The implications of querying and using directory packaged as XML present new opportunities to applications. No longer do applications have to rely on even the “core schema” of a directory to be effective. Directory schemas may change, but XML enabled applications are relatively immune to the effects. Also, applications written for one directory can be used with another directory by using common tools (such as XSLT) to bridge the gap may use. These approaches are natural to XML applications, but similar ideas are not part of LDAP.




First and foremost, directory technology needs to efficiently support the hierarchal nature of the data. There should also be support for schema extensibility and evolution. Directories should also be scalable. None of these questions (save perhaps scalability) are central to LDAP. Directory services have been driven by the access protocol for those directories, putting the proverbial cart before the horse.


With a more flexible framework around the directory and driving directory development, the channel is clear for robust directory applications. For example, XPath can be used to address parts of an XML document and provides the mechanism needed to support hierarchical directory paths.


Why XML Directories?


Directory Services Markup Language (DSML) is a markup language for representing directory services in XML. DSML is a key enabler for the next stage of flexible and robust directory applications. DSML is being established as an open standard, so that developers and vendors will be able to adopt it into their systems. Two questions remain for DSML:

§         Are there clear reasons DSML is superior to LDAP for directories?

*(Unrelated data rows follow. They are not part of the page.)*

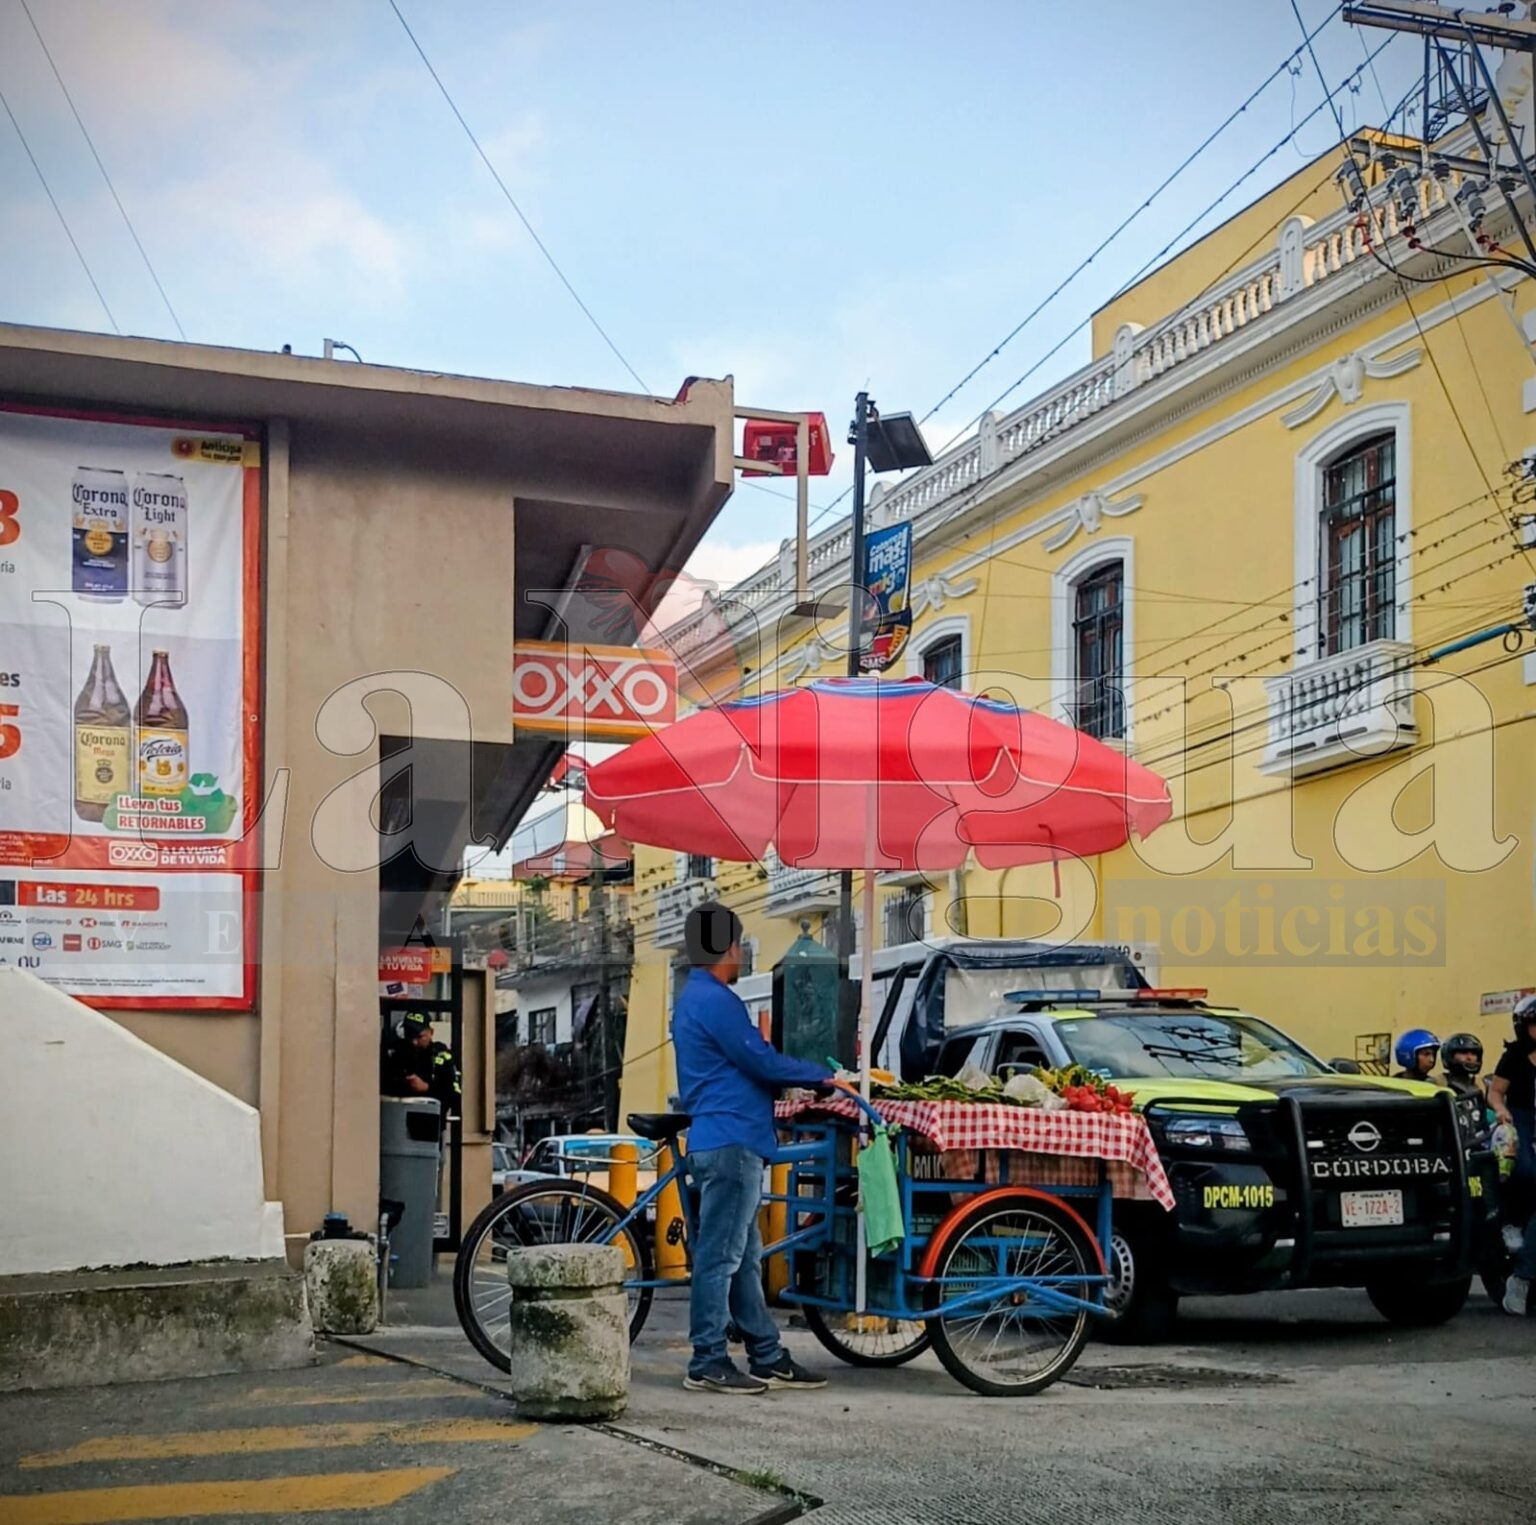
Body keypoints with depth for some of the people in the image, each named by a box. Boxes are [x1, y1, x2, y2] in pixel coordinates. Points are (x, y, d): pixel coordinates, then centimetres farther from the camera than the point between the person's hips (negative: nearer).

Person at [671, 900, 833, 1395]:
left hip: (726, 1140, 11)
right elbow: (762, 1063, -15)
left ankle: (768, 1359, 18)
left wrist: (805, 1077, 20)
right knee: (721, 1256, -6)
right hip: (730, 1142, -11)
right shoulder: (714, 999, -14)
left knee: (744, 1257, 12)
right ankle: (708, 1364, -2)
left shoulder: (694, 997, 19)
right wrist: (824, 1075, -5)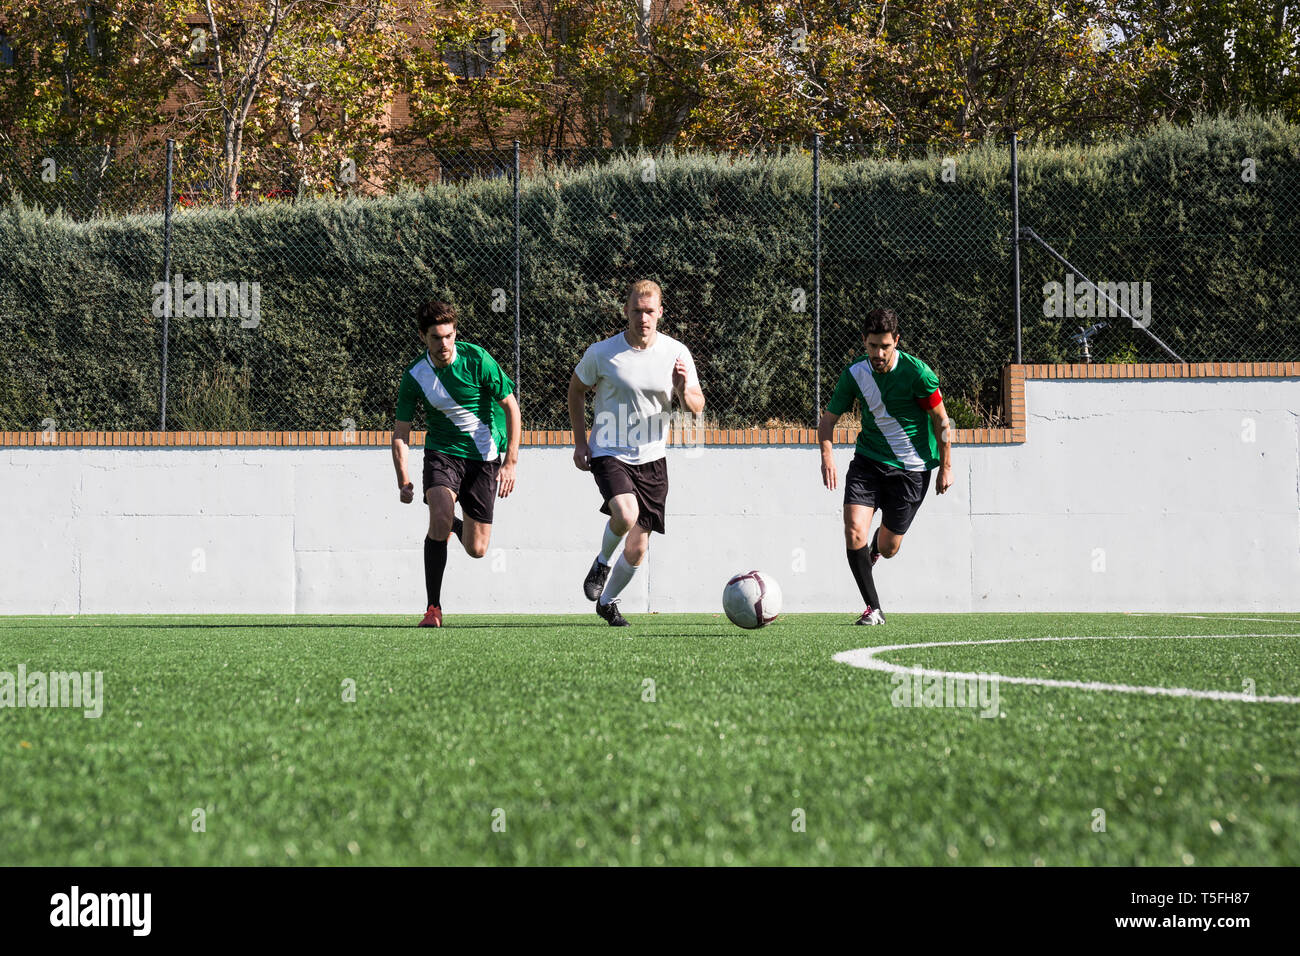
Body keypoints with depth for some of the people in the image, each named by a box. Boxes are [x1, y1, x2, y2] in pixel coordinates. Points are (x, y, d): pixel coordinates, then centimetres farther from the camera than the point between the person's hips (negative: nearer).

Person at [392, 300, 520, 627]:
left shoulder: (476, 360, -15)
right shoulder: (414, 376, -9)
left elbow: (511, 407, -7)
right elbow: (400, 433, -2)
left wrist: (510, 462, -12)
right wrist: (403, 480, -15)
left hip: (484, 455, 0)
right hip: (442, 451, 0)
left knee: (476, 549, 0)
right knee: (440, 517, -27)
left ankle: (456, 526, 39)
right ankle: (434, 607, -16)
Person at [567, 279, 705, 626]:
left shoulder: (676, 353, -4)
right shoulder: (602, 353, -8)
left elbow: (697, 406, 1)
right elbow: (576, 389, 8)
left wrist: (683, 390, -22)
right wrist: (580, 442, 3)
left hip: (652, 458, 3)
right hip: (609, 453, -3)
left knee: (637, 548, 4)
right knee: (625, 515, -30)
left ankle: (607, 601, 30)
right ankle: (602, 562, 2)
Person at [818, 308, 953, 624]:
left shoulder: (916, 372, -17)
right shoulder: (854, 373, -8)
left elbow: (940, 419, -6)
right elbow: (828, 419, 0)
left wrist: (946, 466, -4)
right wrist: (827, 456, -18)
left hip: (911, 468, -2)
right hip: (868, 459, 2)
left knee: (888, 547, 5)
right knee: (854, 531, -19)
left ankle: (875, 548, 46)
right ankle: (873, 608, -7)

§         Even if DSML is a superior option, is LDAP too entrenched?


By now, the answer to the first question should be clear. DSML, as a flavor of XML, benefits from the both the nature XML’s flexibility and the plethora of available tools. On the flexibility side, DSML directories can evolve and change and grow without impacting significantly impacting dependent applications. Likewise, applications can maintain broad applicability because they accept a flexible input set.


In terms of tools, there’s no question that developing using a ubiquitous standard such as XML has clear benefits. There are myriad tools to choose from, at all levels of deployment, for XML application developers. There are XML libraries available for every significant platform and language. Because the tools are designed for such much larger, more general set of developers, XML is naturally better supported than LDAP.


The second question still remains; is LDAP too entrenched? A quick look at the founding partners of the DSML initiative includes the major directory product vendors. Sun, Novell, IBM, Oracle, and Microsoft are among that founding group, which now includes more than 25 members [http://www.dsml.org/participants.html].


With strong backers clearly in place, the final question concerns existing installations of LDAP directories. Will they continue to hobble future developments because of the cost of abandoning or reengineering them? It is doubtful that even the installed base of LDAP servers can ebb the tide of DSML. Already there are wrappers to transform LDAP sources into DSML servers. One example can be found at [http://www.dsmltools.org/].




XML is a proven technology that has been used successfully at all tiers of the business application hierarchy. Likewise, directory services have been important component in many applications. Current directory components consist are frequently LDAP servers, which are not XML-enabled.


DSML bridges the gap between directory services and XML applications in a clean, robust way. DSML for directories, as an alternative to LDAP, enables a new level of application flexibility and allows mature XML tools and practices to add to the value of directory components.


The coupling of directories and XML imposes new requirements for storage and retrieval of data.  This coupling clears the way for new types of applications that will demand larger data volumes with better performance and scalability.  Today, LDAP directories thrive with fixed, pre-defined schema.  The use of XML will force directories to deal with the non-trivial issues of schema evolution and change.  All of this suggests that there is a need for new technologies to supportdirectory/hierarchical/XML based data structures.